Belmont Enactus Hosts First Annual Reverse Pitch Competition

Participants in competition

On Monday, Feb. 24, Belmont Enactus hosted its first annual Reverse Pitch Competition in the Massey Boardroom with six competing teams from universities in the south eastern region of the United States. Each team included five individuals that pitched their creative ideas for a plot of land at 1201 Buchanan St., aiming to solve a need in the North Nashville area.

Winning a $1000 award, a team from Lipscomb University came in first placing for its idea “Juice and Grow,” an integration between an urban farm and a juice shop. The juice shop serves as the point of interaction, and the main revenue stream is centered on the production and supply of a variety of greens. Through the urban farm, Juice and Grow would partner with local restaurants to supply locally grown greens from sites and households in the community, providing people with a health source of food and an opportunity to sell their yields back to the company to meet market demands.

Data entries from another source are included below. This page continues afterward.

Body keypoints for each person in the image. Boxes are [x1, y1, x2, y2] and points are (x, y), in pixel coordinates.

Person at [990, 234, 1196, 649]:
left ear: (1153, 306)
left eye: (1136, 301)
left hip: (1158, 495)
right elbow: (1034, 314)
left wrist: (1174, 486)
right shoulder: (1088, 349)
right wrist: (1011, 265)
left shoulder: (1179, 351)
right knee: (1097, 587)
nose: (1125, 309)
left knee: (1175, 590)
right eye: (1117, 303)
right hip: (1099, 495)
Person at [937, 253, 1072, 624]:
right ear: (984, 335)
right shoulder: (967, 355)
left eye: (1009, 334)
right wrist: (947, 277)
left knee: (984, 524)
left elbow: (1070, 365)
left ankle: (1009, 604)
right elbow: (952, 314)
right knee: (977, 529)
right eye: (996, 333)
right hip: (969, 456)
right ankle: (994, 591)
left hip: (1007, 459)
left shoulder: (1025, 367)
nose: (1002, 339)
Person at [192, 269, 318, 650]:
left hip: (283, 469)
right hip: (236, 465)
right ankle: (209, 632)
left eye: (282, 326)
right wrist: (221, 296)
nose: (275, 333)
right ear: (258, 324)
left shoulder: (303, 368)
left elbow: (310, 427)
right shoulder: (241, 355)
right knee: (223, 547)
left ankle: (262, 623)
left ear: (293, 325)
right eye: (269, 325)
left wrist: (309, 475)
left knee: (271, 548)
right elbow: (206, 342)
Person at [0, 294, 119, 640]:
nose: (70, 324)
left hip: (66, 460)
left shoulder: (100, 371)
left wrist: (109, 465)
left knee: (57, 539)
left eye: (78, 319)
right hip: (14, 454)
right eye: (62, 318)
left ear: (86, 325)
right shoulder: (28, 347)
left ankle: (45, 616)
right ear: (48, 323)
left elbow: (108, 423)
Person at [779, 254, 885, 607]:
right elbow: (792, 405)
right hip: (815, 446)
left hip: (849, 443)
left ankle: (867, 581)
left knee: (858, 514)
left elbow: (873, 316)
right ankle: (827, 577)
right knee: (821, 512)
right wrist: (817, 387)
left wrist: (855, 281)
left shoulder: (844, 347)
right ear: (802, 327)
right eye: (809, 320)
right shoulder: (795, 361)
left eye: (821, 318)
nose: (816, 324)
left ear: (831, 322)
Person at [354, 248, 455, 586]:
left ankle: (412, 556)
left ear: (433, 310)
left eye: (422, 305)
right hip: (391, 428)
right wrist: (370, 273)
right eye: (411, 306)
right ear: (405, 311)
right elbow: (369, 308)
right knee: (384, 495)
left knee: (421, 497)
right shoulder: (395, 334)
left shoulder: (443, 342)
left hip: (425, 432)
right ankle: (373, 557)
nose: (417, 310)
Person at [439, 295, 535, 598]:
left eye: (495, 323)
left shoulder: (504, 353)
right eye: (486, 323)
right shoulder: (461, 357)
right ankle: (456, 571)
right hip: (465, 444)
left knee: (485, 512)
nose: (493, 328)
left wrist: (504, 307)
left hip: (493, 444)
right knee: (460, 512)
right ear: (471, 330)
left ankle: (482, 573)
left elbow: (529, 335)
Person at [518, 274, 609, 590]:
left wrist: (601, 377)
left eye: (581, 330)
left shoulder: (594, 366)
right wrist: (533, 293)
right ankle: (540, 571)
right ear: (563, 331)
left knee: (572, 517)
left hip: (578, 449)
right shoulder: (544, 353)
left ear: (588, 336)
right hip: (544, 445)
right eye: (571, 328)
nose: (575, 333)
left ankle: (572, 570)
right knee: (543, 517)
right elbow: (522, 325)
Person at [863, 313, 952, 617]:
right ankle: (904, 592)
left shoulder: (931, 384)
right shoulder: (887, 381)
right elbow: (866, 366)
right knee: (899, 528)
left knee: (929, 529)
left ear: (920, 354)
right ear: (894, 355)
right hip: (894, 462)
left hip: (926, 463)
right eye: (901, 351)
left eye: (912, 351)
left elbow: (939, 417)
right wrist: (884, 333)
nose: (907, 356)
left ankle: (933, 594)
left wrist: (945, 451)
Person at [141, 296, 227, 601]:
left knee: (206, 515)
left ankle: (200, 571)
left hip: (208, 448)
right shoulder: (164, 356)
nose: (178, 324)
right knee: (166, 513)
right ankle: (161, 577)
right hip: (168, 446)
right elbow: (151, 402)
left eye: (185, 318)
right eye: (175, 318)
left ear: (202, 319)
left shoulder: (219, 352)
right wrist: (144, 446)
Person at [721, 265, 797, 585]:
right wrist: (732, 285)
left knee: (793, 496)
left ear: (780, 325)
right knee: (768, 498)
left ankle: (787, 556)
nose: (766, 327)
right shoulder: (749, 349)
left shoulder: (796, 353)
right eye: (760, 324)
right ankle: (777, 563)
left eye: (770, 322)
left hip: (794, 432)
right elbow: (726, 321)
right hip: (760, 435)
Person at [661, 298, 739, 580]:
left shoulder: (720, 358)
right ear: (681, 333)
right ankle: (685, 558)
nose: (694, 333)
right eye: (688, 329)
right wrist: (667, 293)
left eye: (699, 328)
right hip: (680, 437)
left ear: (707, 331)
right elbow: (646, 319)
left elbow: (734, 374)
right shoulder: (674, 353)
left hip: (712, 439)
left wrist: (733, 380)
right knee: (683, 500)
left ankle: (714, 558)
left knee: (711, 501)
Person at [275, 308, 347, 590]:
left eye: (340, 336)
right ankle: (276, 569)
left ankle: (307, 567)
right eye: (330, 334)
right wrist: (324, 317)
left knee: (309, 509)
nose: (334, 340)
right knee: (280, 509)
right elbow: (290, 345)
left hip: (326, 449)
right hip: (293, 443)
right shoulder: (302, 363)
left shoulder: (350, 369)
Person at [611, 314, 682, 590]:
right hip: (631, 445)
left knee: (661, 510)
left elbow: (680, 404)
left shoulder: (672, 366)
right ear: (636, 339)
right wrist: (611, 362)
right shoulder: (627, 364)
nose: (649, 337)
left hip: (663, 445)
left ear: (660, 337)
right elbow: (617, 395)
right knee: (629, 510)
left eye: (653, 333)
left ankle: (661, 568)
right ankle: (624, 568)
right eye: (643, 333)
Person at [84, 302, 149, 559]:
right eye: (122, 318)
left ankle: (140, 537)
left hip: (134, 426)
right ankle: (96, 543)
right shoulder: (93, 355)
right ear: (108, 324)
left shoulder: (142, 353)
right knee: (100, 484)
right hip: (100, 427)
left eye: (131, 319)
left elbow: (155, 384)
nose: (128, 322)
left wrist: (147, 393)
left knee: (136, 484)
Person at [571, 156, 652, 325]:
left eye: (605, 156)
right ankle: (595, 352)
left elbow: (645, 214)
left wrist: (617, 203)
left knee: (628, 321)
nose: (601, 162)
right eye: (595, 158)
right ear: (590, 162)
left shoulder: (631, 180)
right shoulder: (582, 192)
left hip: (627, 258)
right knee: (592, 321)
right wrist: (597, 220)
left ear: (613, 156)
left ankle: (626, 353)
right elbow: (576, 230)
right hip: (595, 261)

“Cubed Carpentry,” an idea proposed by a Western Kentucky University team, won second place with a $500 financial reward. The business would serve as a training hub and storefront of handmade wooden products made by men in North Nashville. The training component is the center for empowerment through providing the community with employable skills that they can use to support their families. Once these men have been trained by skilled carpenters, they can then create works of art that displayed and sold in the storefront.

Union University came in third place, presenting “Front Porch Pharmacy,” an idea that combines a pharmacy with an arcade and pop up food stands. Community members would be able to pick up prescriptions, enjoy food and drink while waiting and watch their kids play arcade games. The team was rewarded with a $300 financial reward.

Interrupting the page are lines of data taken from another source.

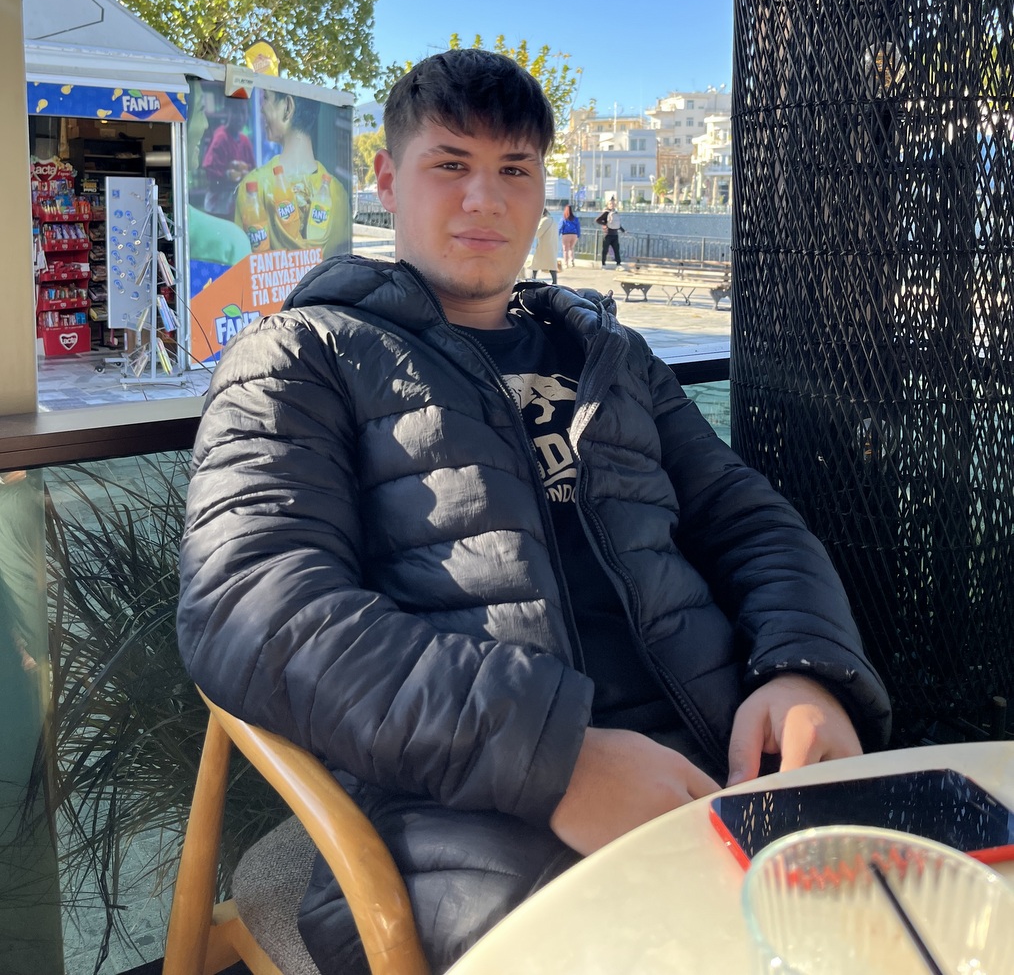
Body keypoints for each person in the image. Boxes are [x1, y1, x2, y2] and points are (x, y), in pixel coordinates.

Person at [177, 48, 891, 975]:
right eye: (450, 164)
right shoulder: (302, 356)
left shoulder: (609, 355)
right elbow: (253, 607)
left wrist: (804, 671)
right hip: (475, 812)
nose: (485, 198)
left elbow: (747, 519)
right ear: (386, 179)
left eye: (514, 170)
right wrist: (555, 757)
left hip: (724, 755)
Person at [234, 88, 350, 260]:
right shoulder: (339, 193)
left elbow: (241, 262)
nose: (261, 108)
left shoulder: (253, 187)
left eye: (266, 98)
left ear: (288, 108)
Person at [200, 101, 255, 219]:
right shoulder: (221, 138)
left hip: (238, 208)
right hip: (218, 208)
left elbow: (254, 173)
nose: (239, 117)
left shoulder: (245, 141)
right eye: (235, 111)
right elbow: (211, 177)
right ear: (227, 112)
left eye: (243, 112)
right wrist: (230, 175)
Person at [529, 207, 559, 284]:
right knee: (551, 265)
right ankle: (554, 282)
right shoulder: (552, 220)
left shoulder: (544, 221)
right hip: (551, 246)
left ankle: (533, 279)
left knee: (536, 264)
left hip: (544, 246)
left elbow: (538, 233)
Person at [596, 197, 625, 267]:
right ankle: (603, 263)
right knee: (605, 250)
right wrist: (605, 224)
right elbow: (597, 220)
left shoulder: (615, 213)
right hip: (607, 234)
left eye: (613, 204)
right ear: (608, 205)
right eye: (610, 204)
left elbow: (617, 224)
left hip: (615, 234)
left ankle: (618, 264)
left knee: (616, 250)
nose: (612, 205)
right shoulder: (606, 213)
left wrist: (623, 230)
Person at [559, 202, 580, 267]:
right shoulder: (575, 219)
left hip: (566, 234)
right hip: (574, 235)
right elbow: (578, 227)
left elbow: (560, 227)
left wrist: (558, 234)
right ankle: (572, 262)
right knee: (571, 248)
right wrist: (578, 235)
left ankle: (566, 264)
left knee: (565, 250)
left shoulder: (564, 219)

Belmont Enactus’s mission is “to empower local, national and international community partners to develop entrepreneurial, ethical and environmentally sustainable business models that create economic and social positive change.”

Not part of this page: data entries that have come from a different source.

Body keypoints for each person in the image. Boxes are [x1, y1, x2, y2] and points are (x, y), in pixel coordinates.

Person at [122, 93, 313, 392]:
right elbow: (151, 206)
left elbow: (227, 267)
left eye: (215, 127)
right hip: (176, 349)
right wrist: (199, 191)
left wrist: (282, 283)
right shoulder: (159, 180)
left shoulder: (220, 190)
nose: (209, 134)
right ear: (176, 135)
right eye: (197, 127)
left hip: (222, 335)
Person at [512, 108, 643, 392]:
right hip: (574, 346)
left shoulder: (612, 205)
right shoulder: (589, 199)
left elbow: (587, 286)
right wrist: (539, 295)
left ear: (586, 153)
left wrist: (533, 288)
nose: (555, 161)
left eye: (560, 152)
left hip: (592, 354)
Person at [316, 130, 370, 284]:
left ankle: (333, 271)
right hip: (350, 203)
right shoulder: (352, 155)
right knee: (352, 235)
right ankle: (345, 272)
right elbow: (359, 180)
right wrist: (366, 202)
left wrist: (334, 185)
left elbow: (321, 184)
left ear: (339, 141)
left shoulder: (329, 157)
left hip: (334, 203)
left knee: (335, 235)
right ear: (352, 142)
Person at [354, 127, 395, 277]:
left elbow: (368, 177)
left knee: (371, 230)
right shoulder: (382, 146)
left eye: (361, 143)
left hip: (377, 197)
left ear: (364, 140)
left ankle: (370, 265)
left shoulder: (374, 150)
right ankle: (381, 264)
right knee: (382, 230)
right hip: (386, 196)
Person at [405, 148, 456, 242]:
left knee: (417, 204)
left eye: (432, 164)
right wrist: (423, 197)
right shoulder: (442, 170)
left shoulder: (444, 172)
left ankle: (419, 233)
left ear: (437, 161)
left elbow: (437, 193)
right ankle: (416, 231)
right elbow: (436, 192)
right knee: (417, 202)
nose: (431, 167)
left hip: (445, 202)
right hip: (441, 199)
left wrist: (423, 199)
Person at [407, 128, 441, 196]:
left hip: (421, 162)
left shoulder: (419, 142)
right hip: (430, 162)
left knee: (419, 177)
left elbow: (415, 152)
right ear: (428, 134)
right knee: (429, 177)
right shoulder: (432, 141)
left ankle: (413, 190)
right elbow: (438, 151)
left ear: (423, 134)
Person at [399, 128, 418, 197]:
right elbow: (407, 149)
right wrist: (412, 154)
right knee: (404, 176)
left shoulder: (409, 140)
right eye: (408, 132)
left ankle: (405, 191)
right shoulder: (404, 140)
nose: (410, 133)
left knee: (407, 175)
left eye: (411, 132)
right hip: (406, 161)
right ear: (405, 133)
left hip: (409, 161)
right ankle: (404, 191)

Members of Belmont Enactus study within a large array of majors at the University including business, computer science, social entrepreneurship, finance, design, education and political science, among others. The group aims to use their skills, talents and education to serve marginalized populations globally using free enterprise. In Nashville and abroad, the group partners with non-profits and social entrepreneurs to work on projects that give real world experience to compliment education.